## Activities
1) Reproduce, word for word, the stretch of the Victorio Riego Prieto article from "Paraguayan chess player (1932–2009)" through "shared 14th–15th place.".
2) According to the Victorio Riego Prieto article, in which city did he play the 1969 South American Zonal tournament?
3) Extend the Victorio Riego Prieto article, picking up after its final sentence.

## Source extract
+++++
Victorio Riego Prieto

Personal information
- Born: 1 February 1932
- Died: 12 June 2009 (aged 77)

Chess career
- Country: Paraguay

= Victorio Riego Prieto =

Paraguayan chess player (1932–2009)

Victorio Manuel Riego Prieto (1 February 1932 – 12 June 2009), was a Paraguayan chess player, three-times Paraguayan Chess Championship winner (1963, 1972, 1977).

==Biography==
From the begin of 1960s to the mid-1990s Victorio Riego Prieto was one of Paraguay's leading chess players. He three times won Paraguayan Chess Championships: 1963, 1972, and 1977. In 1969, in Mar del Plata Victorio Riego Prieto participated in World Chess Championship South American Zonal tournament and shared 14th–15th place.
+++++
## Exercise data
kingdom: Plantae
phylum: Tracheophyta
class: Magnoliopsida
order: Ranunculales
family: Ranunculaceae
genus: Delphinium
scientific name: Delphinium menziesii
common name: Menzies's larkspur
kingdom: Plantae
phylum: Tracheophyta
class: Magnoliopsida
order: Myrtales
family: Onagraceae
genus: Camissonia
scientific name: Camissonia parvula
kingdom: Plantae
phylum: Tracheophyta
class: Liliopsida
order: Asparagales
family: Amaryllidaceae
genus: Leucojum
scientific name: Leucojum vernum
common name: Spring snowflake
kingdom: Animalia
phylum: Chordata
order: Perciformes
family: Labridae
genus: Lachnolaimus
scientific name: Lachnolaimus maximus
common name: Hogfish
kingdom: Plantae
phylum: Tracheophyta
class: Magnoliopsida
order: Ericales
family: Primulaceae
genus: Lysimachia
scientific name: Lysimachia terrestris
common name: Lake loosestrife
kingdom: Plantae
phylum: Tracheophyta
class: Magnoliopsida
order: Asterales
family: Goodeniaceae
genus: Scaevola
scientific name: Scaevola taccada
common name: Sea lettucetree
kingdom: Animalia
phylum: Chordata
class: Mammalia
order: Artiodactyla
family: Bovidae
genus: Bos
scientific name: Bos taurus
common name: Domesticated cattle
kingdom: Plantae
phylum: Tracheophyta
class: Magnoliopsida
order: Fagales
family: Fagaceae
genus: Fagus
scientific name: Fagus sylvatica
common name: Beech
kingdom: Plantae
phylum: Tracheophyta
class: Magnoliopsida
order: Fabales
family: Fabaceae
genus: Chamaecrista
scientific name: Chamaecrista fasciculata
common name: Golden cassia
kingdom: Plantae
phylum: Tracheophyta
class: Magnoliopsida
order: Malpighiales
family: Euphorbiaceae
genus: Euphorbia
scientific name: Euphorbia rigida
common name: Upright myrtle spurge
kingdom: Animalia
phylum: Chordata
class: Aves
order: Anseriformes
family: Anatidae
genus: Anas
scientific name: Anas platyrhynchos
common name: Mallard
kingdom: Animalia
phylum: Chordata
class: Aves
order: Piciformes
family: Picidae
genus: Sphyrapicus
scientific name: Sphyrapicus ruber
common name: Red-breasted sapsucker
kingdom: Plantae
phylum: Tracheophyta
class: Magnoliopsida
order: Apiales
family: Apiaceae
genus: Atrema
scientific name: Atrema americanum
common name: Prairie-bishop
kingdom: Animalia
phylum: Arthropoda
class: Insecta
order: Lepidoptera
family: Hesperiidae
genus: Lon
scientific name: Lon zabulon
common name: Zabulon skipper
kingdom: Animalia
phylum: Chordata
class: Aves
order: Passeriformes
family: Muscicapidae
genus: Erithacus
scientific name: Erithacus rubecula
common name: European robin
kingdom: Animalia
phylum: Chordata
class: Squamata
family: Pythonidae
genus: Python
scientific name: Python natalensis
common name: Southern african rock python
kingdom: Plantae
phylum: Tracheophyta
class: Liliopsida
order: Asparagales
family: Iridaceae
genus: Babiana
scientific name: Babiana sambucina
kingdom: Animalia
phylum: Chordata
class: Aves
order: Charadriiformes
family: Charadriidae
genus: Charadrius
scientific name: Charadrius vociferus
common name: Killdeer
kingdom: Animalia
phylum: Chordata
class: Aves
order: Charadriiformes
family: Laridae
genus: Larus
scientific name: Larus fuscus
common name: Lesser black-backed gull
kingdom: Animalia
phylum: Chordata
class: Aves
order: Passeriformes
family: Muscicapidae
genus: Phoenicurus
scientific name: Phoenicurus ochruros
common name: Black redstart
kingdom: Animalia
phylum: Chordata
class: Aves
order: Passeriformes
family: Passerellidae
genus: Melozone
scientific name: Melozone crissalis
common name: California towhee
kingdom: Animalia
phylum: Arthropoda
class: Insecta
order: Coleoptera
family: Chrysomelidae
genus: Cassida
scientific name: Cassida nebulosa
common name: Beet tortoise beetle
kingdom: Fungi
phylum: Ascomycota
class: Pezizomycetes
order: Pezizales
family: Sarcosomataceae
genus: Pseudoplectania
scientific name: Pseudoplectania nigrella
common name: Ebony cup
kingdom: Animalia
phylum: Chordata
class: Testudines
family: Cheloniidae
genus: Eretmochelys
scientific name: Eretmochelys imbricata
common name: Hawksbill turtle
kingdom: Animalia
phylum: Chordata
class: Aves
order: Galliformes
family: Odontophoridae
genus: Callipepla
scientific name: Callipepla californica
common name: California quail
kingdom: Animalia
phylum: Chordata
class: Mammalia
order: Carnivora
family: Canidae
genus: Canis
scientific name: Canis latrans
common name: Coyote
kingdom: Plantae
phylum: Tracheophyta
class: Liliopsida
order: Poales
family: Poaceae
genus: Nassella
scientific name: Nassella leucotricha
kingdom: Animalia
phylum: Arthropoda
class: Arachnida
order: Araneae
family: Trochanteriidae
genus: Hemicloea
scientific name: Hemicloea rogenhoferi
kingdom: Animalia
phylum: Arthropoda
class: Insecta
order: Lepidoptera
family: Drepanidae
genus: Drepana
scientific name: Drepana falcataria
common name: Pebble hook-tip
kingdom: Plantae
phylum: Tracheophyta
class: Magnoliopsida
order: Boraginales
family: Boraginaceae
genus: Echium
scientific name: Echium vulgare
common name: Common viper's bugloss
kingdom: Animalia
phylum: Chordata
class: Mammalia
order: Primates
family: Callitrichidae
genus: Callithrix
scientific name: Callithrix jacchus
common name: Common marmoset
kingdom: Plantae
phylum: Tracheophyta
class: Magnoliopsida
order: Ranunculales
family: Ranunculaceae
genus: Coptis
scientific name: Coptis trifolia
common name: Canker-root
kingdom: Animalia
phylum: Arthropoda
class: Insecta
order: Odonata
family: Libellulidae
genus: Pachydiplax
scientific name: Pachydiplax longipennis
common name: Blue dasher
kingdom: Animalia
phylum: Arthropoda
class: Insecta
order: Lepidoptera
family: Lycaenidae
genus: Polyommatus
+++++
## Per-task outputs
1)
Paraguayan chess player (1932–2009)

Victorio Manuel Riego Prieto (1 February 1932 – 12 June 2009), was a Paraguayan chess player, three-times Paraguayan Chess Championship winner (1963, 1972, 1977).

==Biography==
From the begin of 1960s to the mid-1990s Victorio Riego Prieto was one of Paraguay's leading chess players. He three times won Paraguayan Chess Championships: 1963, 1972, and 1977. In 1969, in Mar del Plata Victorio Riego Prieto participated in World Chess Championship South American Zonal tournament and shared 14th–15th place.

2) Mar del Plata

3)
Victorio Riego Prieto played for Paraguay in the Chess Olympiads:
- In 1968, at third board in the 18th Chess Olympiad in Lugano (+10, =2 -3),
- In 1978, at third board in the 23rd Chess Olympiad in Buenos Aires (+2, =4, -3),
- In 1986, at fourth board in the 27th Chess Olympiad in Dubai (+4, =2, -4),
- In 1988, at first reserve board in the 28th Chess Olympiad in Thessaloniki (+3, =1, -4),
- In 1994, at fourth board in the 31st Chess Olympiad in Moscow (+3, =1, -7),
- In 1996, at second reserve board in the 32nd Chess Olympiad in Yerevan (+3, =1, -3).

Victorio Riego Prieto played for Paraguay in the Pan American Team Chess Championships:
- In 1971, at second board in the 1st Panamerican Team Chess Championship in Tucuman (+0, =5, -2),
- In 1987, at first reserve board in the 3rd Panamerican Team Chess Championship in Junín (+3, =0, -2),
- In 1995, at first reserve board in the 5th Panamerican Team Chess Championship in Cascavel (+1, =0, -3).